In 14 comuni in particolare si concentra la maggior parte del danno, tra i quali Moglia, nel quale i danni verranno a costare circa 42 milioni di euro, Quistello, che detiene il record di case inagibili (404), Gonzaga, San Giacomo e San Giovanni. Alcuni dei comuni che sono stati risparmiati sono, per esempio, Castelbelforte, Commessaggio e Porto Mantovano.
In generale, la maggior parte delle abitazioni (1.916) ha un danno che sta sotto i 20.000 euro, però quelle rimanenti riportano cifre altissime.
Il comune di Sermide riporta un danno economico di 5.911.951,73 euro, con 21 case inagibili e 165 gravemente danneggiate.

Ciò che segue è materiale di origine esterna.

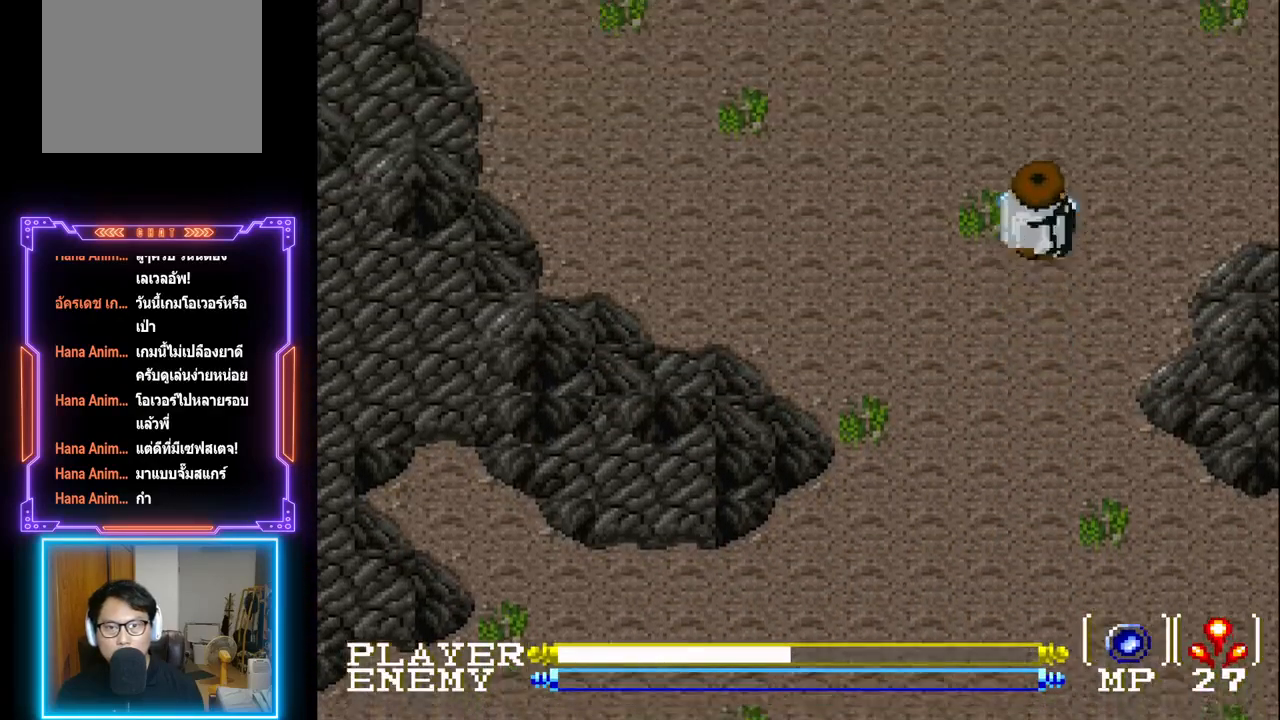
{"buttons": ["DPAD_UP"], "left_stick": "center", "events": []}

Proprio oggi, 19 settembre, la Commissione europea prenderà una decisione riguardo al FONDO DI SOLIDARIETA' DELL'UE da destinare all'Emilia Romagna e alle province di Mantova e Rovigo. La proposta è di stanziare più di 600 milioni di euro. La decisione sarà annunciata dal commissario Ue alla politica regionale Johannes Hahn.

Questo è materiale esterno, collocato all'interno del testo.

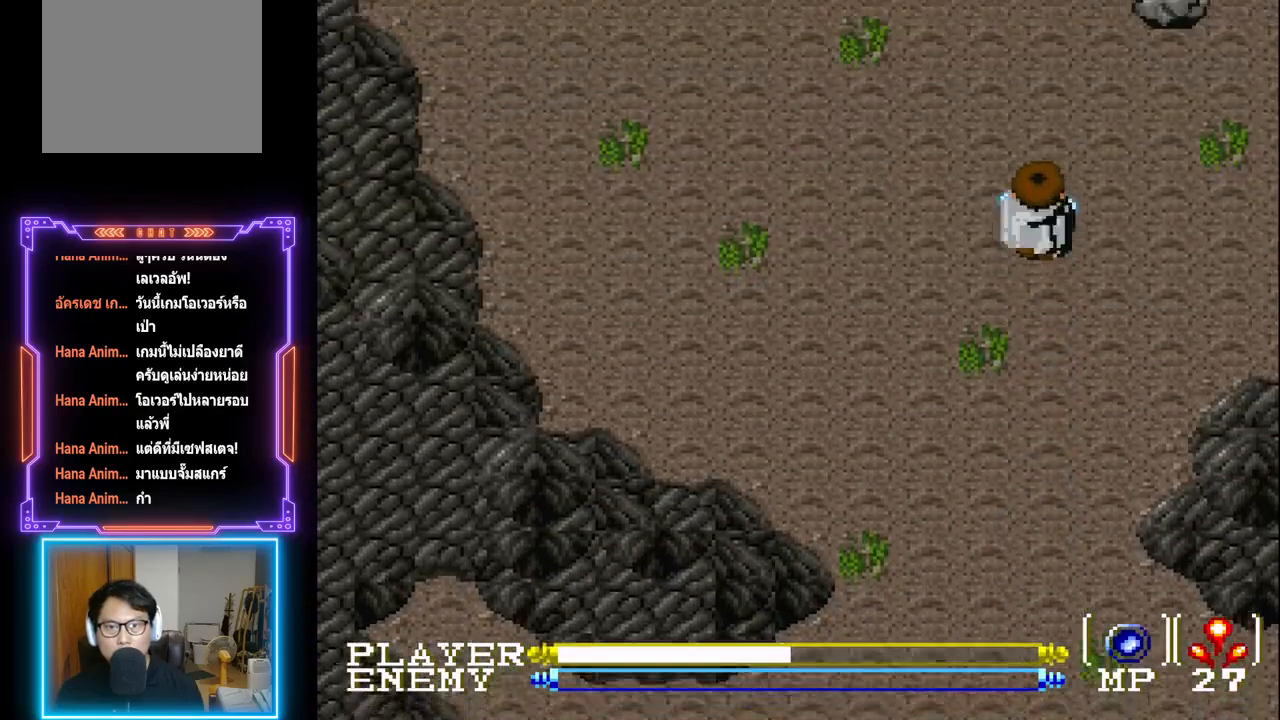
{"buttons": ["DPAD_UP"], "left_stick": "center", "events": []}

Molti sindaci del Basso Mantovano, inoltre, quando hanno appreso che la lista dei Comuni terremotati (50) comprende anche quelli più distanti dall'epicentro e perciò quasi privi di danni reali, si sono lamentati, perché in tal modo gli aiuti economici all'agricoltura, suddividendosi fra così tanti paesi, risulterebbero scarsi per ognuno, quando invece ci sono delle realtà che hanno realmente bisogno di un contributo. L'assessore all'agricoltura Maurizio Castelli ha però chiarito che quando verrà il momento di vedere a chi spettano i soldi si faranno dei controlli molto accurati.